We searched the Cochrane Kidney and Transplant Register of Studies up to 25 May 2020 for randomised controlled trials through contact with the Information Specialist using search terms relevant to this review. Studies in the Register are identified through searches of CENTRAL, MEDLINE, and EMBASE, conference proceedings, the International Clinical Trials Register (ICTRP) Search Portal and ClinicalTrials.gov.

For non-randomised controlled trials, MEDLINE (OVID) (1946 to 11 February 2020) and EMBASE (OVID) (1980 to 11 February 2020) were searched.

Selection criteria: 

All randomised controlled trials (RCTs), quasi-RCTs and non-RCTs comparing urgent-start PD to HD initiated using a CVC.

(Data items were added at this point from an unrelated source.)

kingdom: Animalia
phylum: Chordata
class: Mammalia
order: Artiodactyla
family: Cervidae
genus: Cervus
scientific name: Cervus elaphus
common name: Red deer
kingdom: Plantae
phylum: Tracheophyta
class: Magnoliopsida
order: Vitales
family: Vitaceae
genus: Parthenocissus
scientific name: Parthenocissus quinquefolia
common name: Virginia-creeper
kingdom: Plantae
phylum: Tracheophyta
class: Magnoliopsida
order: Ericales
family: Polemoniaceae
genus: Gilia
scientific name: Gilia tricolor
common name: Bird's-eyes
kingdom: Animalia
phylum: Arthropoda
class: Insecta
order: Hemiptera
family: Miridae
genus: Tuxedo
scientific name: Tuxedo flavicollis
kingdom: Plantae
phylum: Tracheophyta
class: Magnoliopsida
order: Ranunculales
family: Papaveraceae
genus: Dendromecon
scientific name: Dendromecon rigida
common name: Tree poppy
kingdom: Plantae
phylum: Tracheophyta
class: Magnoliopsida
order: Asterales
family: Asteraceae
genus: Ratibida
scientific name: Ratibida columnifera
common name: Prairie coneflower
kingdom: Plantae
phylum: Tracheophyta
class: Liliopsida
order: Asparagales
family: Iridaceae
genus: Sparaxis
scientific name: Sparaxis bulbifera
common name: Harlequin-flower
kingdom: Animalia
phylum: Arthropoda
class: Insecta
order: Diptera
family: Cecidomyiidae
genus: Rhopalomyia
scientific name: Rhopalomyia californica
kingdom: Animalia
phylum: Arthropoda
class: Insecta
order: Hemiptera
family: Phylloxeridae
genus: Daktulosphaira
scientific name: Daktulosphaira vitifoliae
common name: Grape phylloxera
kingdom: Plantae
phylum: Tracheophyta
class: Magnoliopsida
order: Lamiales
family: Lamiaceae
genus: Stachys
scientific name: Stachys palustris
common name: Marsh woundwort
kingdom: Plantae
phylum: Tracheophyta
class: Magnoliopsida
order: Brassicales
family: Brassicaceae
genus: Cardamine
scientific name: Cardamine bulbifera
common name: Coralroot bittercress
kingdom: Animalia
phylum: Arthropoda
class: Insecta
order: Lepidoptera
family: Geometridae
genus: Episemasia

Data collection and analysis: 

Two authors extracted data and assessed the quality of studies independently. Additional information was obtained from the primary investigators. The estimates of effect were analysed using random-effects model and results were presented as risk ratios (RR) with 95% confidence intervals (CI). The GRADE framework was used to make judgments regarding certainty of the evidence for each outcome.

Main results: 

Overall, seven observational studies (991 participants) were included: three prospective cohort studies and four retrospective cohort studies. All the outcomes except one (bacteraemia) were graded as very low certainty of evidence given that all included studies were observational studies and reported few events resulting in imprecision, and inconsistent findings. Urgent-start PD may reduce the incidence of catheter-related bacteraemia compared with HD initiated with a CVC (2 studies, 301 participants: RR 0.13, 95% CI 0.04 to 0.41; I2 = 0%; low certainty evidence), which translated into 131 fewer bacteraemia episodes per 1000 (95% CI 89 to 145 fewer). Urgent-start PD has uncertain effects on peritonitis risk (2 studies, 301 participants: RR 1.78, 95% CI 0.23 to 13.62; I2 = 0%; very low certainty evidence), exit-site/tunnel infection (1 study, 419 participants: RR 3.99, 95% CI 1.2 to 12.05; very low certainty evidence), exit-site bleeding (1 study, 178 participants: RR 0.12, 95% CI 0.01 to 2.33; very low certainty evidence), catheter malfunction (2 studies; 597 participants: RR 0.26, 95% CI: 0.07 to 0.91; I2 = 66%; very low certainty evidence), catheter re-adjustment (2 studies, 225 participants: RR: 0.13; 95% CI 0.00 to 18.61; I2 = 92%; very low certainty evidence), technique survival (1 study, 123 participants: RR: 1.18, 95% CI 0.87 to 1.61; very low certainty evidence), or patient survival (5 studies, 820 participants; RR 0.68, 95% CI 0.44 to 1.07; I2 = 0%; very low certainty evidence) compared with HD initiated using a CVC. Two studies using different methods of measurements for hospitalisation reported that hospitalisation was similar although one study reported higher hospitalisation rates in HD initiated using a catheter compared with urgent-start PD.